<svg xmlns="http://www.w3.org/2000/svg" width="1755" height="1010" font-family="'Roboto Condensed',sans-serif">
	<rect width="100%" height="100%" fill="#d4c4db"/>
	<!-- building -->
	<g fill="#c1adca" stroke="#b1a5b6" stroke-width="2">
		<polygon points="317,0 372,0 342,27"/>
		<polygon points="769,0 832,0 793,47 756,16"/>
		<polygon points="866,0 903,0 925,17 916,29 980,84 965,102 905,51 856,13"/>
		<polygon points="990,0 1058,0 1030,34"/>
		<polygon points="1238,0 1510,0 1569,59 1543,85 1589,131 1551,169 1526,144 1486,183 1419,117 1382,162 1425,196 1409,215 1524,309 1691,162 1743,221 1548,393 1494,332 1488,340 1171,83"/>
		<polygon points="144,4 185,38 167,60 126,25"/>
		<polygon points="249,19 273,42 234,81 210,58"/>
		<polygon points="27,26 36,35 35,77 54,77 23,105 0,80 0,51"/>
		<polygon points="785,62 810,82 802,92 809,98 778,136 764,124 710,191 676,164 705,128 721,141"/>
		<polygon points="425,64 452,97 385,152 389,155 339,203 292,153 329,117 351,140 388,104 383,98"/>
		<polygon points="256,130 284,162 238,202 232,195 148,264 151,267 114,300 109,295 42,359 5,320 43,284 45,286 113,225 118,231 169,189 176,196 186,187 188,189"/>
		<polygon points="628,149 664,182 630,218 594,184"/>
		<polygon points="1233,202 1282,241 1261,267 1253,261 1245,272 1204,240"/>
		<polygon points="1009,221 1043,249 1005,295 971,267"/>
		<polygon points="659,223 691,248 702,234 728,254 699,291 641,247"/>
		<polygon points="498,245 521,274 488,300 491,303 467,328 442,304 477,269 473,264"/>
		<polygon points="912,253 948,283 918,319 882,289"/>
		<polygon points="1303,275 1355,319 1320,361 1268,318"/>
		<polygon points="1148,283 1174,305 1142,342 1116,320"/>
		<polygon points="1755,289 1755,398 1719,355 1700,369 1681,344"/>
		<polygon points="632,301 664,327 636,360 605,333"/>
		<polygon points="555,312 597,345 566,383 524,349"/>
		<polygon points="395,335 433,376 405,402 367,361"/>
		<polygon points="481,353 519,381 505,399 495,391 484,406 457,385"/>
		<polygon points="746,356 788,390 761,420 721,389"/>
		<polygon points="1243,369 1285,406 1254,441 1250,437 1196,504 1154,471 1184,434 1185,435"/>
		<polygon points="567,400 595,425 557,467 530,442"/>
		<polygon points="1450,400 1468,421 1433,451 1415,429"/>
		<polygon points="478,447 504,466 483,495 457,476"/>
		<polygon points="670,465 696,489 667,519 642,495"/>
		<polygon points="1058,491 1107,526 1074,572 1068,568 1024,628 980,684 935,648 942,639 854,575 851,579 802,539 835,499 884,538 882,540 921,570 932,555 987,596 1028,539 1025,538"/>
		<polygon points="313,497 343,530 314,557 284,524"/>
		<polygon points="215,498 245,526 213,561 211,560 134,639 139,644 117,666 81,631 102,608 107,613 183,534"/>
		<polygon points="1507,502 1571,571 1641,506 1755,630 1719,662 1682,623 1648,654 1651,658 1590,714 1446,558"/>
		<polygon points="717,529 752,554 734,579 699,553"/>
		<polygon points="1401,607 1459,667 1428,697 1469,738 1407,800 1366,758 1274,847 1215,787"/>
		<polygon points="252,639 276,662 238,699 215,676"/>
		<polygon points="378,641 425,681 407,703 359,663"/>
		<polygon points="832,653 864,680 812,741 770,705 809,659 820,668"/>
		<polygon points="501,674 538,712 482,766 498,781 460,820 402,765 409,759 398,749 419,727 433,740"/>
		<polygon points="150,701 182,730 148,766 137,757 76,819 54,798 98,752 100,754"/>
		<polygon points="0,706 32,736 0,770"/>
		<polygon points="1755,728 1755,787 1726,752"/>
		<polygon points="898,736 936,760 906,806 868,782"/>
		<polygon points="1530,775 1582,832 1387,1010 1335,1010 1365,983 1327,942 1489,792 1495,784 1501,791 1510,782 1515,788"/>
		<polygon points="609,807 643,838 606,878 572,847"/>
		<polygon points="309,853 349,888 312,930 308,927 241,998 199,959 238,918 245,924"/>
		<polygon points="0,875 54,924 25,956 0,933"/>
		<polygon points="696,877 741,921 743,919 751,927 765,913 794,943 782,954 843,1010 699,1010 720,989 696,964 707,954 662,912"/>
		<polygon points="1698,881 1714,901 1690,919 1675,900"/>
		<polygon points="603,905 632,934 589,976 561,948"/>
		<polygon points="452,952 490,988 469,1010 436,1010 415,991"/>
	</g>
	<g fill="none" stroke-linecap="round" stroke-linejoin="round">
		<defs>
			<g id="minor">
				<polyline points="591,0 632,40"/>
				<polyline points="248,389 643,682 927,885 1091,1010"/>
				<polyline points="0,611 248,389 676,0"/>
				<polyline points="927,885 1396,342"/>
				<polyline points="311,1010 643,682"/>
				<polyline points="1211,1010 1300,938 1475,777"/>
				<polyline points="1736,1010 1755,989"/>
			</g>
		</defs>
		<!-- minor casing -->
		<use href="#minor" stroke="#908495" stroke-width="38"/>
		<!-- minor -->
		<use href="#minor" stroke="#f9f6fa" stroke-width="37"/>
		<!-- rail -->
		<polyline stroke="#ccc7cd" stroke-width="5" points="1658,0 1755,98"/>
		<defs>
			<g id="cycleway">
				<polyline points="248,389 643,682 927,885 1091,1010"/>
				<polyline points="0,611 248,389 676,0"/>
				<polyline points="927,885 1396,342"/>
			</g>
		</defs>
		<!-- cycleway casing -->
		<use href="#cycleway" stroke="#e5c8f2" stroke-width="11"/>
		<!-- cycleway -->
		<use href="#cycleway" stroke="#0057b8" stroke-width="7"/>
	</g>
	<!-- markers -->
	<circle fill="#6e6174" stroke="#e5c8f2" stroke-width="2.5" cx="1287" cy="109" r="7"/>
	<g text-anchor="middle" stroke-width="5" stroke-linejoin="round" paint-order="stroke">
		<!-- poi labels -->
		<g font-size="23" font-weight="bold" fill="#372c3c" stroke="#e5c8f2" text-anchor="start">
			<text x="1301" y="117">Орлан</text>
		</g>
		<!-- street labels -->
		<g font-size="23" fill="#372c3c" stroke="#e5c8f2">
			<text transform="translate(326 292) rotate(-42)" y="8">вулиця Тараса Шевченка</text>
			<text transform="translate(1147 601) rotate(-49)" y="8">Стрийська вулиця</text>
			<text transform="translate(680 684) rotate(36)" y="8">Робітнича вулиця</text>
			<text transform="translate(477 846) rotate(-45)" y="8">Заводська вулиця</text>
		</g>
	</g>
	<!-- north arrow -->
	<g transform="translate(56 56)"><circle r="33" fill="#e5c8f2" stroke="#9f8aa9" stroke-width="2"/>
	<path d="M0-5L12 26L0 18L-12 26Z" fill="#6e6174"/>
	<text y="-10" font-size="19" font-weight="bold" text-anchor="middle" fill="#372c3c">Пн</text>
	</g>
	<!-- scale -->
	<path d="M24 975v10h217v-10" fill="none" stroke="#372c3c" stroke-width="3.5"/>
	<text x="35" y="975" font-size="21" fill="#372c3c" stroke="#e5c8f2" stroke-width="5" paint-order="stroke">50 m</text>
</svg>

## Assigned task
Return only those lines of the records that contain the string "none".

## Answer box
	<g fill="none" stroke-linecap="round" stroke-linejoin="round">
	<path d="M24 975v10h217v-10" fill="none" stroke="#372c3c" stroke-width="3.5"/>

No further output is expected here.